Data Science¶

What is data science?¶

Data Science is a set of processes and systems to extract knowledge or insights from data, either structured or unstructured (Wikipedia). For the purpose of this document consists of managing, analyzing and visualizing data in support of machine learning workflow.

What is machine learning?¶

Machine learning: Artificial intelligence machines that improve their predictions by learning from large amounts of input data.

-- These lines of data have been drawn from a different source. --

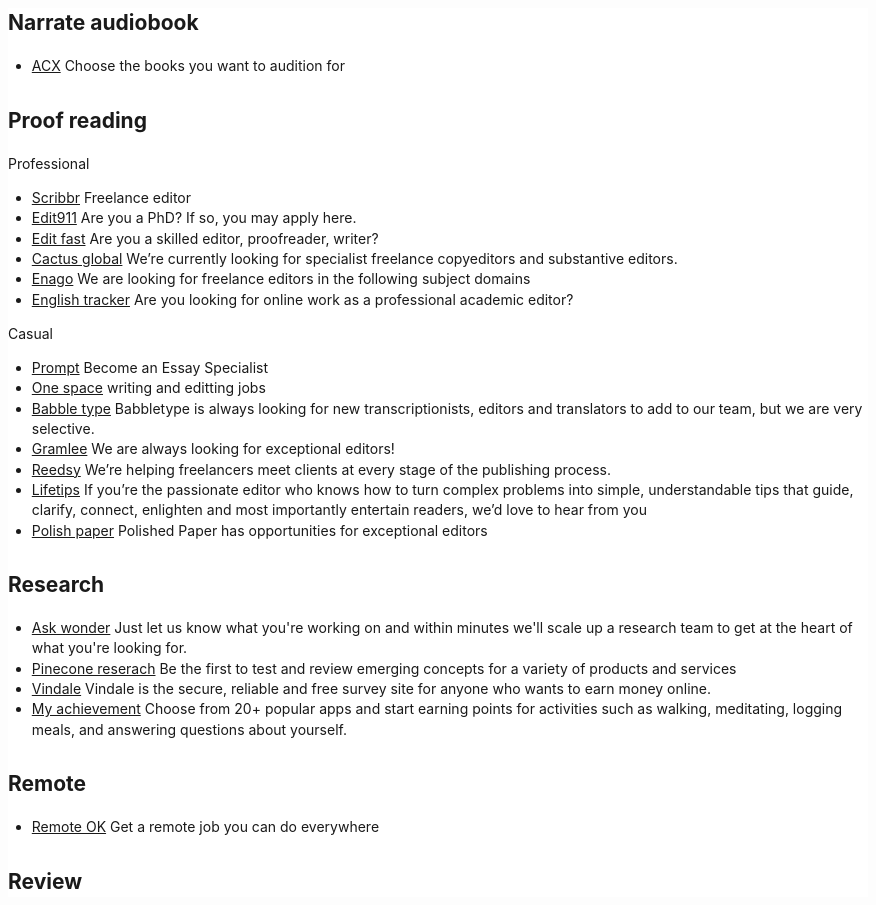 ## Narrate audiobook

- [ACX](https://www.acx.com/help/narrators/200484550) Choose the books you want to audition for

## Proof reading

Professional

- [Scribbr](https://jobs.scribbr.com/) Freelance editor
- [Edit911](https://edit911.com/employment/) Are you a PhD? If so, you may apply here.
- [Edit fast](https://editfast.com/english/editjobs.htm) Are you a skilled editor, proofreader, writer?
- [Cactus global](https://www.cactusglobal.com/careers/current-openings/freelance-specialist-editors) We’re currently looking for specialist freelance copyeditors and substantive editors.
- [Enago](https://www.enago.com/careers/current-openings.htm#contentanchor) We are looking for freelance editors in the following subject domains
- [English tracker](https://www.englishtrackers.com/about-us/join-us) Are you looking for online work as a professional academic editor?

Casual

- [Prompt](https://prompt.com/become-essay-specialist/) Become an Essay Specialist
- [One space](https://work.onespace.com/) writing and editting jobs
- [Babble type](http://babbletype.com/apply-for-work/) Babbletype is always looking for new transcriptionists, editors and translators to add to our team, but we are very selective. 
- [Gramlee](https://www.gramlee.com/jobs.html) We are always looking for exceptional editors!
- [Reedsy](https://reedsy.com/join-our-community) We’re helping freelancers meet clients at every stage of the publishing process.
- [Lifetips](https://www.lifetips.com/about/join-team-editorial.html) If you’re the passionate editor who knows how to turn complex problems into simple, understandable tips that guide, clarify, connect, enlighten and most importantly entertain readers, we’d love to hear from you
- [Polish paper](https://polishedpaper.com/editor/register) Polished Paper has opportunities for exceptional editors

## Research

- [Ask wonder](https://askwonder.com/) Just let us know what you're working on and within minutes we'll scale up a research team to get at the heart of what you're looking for.
- [Pinecone reserach](https://members.pineconeresearch.com/#/Homepage) Be the first to test and review emerging concepts for a variety of products and services
- [Vindale](https://www.vindale.com/v/index.jsp) Vindale is the secure, reliable and free survey site for anyone who wants to earn money online.
- [My achievement](https://www.myachievement.com/) Choose from 20+ popular apps and start earning points for activities such as walking, meditating, logging meals, and answering questions about yourself.

## Remote

- [Remote OK](https://remoteok.io/) Get a remote job you can do everywhere

## Review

Main idea: Learning = estimating underlying function $f$ by mapping data attributes to some target value.

Training set: A set of labeled examples $(x,f(x))$ where $x$ is the input variables and the label $f(x)$ is the observed target truth.

Goal: Given a training set, find approximation $\hat{f}$ of $f$ that best generalizes, or predicts, labels for new examples. Best is measured by some quality measure, for instance: error rate, sum squared error.

Image:ML.png

Why machine learning¶

Difficulty in writing some programs

Too comples (facial recognition)
Too much data (stock market predicions)
Information only available dynamically (recommendation system)

Use of data for improvement

Humans are used to improving based on experience (data)

A lot of data available

Product recommendations
Fraud detection
Facial recognition
Language understanding

Types of machine learning¶

Supervised learning¶

A “teacher” provides training examples, each with correct label. Regression y classification.

Unsupervised learning¶

Correct label not available for training examples, must find patterns in data (e.g. using clustering). Example: grouping customers according to what books and movies they like.

Reinforcement learning¶

Not told what action is correct, but given some reward or penalty after each action in a sequence. Example: learning how to play soccer

semi-supervised learning,

Data matters¶

image:data.png

Unleash the business value in data collected
Prepare you to do data science projects and to implement production systems
Predict future events based on past data leading to proactive change than reactive

The Data Science and ML workflow¶

Image:workflow.png

Concepts:

Dataset

Trainig set versus test set

Feature = attribute = independent variable = predictor

Label = target = outcome = class = dependent variable = response

Dimensionality = numer of features

Model selection

Key Issues in ML¶

Data quality¶

Consistency of the data, Accuracy of the data, noisy data, missing data, outliers in the data, Bias, Variance

Model quality¶

Image:modelquality.png

Overfitting¶

Failure to generalize: Model performs well on trainig set but poorly on test set.

Typically indicates that model is too flexible for amount of training data.

Flexibility allows it to “memorize” the data, including noise.

Corresponds to high variance - small changes in the training dat lead to big changes in the results

Underfitting¶

Failure to capture important patterns in the training data set.

Typically indicates that model is too simple or there are too few explanatory variables.

Not flexible enough to model real patterns

Corresponds to high bias - the results show systematic lack of fit in certain regions

Computation speed and scalability¶

Use distributed computing systems like Amazon SageMaker or Amazon EC2 instances for training in order to: increase speed, solve prediction time complexity, solve space complexity.